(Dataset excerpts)
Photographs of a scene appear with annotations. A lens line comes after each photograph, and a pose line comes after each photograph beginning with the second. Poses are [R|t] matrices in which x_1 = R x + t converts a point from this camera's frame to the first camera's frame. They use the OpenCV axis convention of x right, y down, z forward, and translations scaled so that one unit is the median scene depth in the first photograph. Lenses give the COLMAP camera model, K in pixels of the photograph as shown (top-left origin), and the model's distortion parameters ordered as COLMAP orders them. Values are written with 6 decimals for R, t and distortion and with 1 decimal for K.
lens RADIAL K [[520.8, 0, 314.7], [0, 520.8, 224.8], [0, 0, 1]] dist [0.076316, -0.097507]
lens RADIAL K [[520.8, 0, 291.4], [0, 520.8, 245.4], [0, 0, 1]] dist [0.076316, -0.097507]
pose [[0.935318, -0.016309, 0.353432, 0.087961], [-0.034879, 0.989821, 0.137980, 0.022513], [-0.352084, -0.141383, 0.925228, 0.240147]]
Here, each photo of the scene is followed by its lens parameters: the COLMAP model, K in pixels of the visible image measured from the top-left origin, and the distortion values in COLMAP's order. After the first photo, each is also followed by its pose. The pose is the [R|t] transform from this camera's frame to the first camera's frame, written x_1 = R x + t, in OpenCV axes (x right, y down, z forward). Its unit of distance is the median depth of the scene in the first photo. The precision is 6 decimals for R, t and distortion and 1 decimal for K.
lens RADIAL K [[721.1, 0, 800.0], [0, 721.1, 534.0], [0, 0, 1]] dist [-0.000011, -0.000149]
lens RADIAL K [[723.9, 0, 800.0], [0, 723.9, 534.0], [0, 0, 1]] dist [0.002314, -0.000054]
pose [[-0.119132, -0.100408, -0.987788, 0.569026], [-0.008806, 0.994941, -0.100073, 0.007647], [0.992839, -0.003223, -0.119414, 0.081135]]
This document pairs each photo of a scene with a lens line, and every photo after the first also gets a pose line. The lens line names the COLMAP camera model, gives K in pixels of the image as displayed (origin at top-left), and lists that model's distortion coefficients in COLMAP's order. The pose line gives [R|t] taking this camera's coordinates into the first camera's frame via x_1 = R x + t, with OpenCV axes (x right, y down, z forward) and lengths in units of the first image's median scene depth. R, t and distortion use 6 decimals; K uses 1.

- Task statement: Return the records exactly, character for character.

- Task response:
Photographs of a scene appear with annotations. A lens line comes after each photograph, and a pose line comes after each photograph beginning with the second. Poses are [R|t] matrices in which x_1 = R x + t converts a point from this camera's frame to the first camera's frame. They use the OpenCV axis convention of x right, y down, z forward, and translations scaled so that one unit is the median scene depth in the first photograph. Lenses give the COLMAP camera model, K in pixels of the photograph as shown (top-left origin), and the model's distortion parameters ordered as COLMAP orders them. Values are written with 6 decimals for R, t and distortion and with 1 decimal for K.
lens RADIAL K [[520.8, 0, 314.7], [0, 520.8, 224.8], [0, 0, 1]] dist [0.076316, -0.097507]
lens RADIAL K [[520.8, 0, 291.4], [0, 520.8, 245.4], [0, 0, 1]] dist [0.076316, -0.097507]
pose [[0.935318, -0.016309, 0.353432, 0.087961], [-0.034879, 0.989821, 0.137980, 0.022513], [-0.352084, -0.141383, 0.925228, 0.240147]]
Here, each photo of the scene is followed by its lens parameters: the COLMAP model, K in pixels of the visible image measured from the top-left origin, and the distortion values in COLMAP's order. After the first photo, each is also followed by its pose. The pose is the [R|t] transform from this camera's frame to the first camera's frame, written x_1 = R x + t, in OpenCV axes (x right, y down, z forward). Its unit of distance is the median depth of the scene in the first photo. The precision is 6 decimals for R, t and distortion and 1 decimal for K.
lens RADIAL K [[721.1, 0, 800.0], [0, 721.1, 534.0], [0, 0, 1]] dist [-0.000011, -0.000149]
lens RADIAL K [[723.9, 0, 800.0], [0, 723.9, 534.0], [0, 0, 1]] dist [0.002314, -0.000054]
pose [[-0.119132, -0.100408, -0.987788, 0.569026], [-0.008806, 0.994941, -0.100073, 0.007647], [0.992839, -0.003223, -0.119414, 0.081135]]
This document pairs each photo of a scene with a lens line, and every photo after the first also gets a pose line. The lens line names the COLMAP camera model, gives K in pixels of the image as displayed (origin at top-left), and lists that model's distortion coefficients in COLMAP's order. The pose line gives [R|t] taking this camera's coordinates into the first camera's frame via x_1 = R x + t, with OpenCV axes (x right, y down, z forward) and lengths in units of the first image's median scene depth. R, t and distortion use 6 decimals; K uses 1.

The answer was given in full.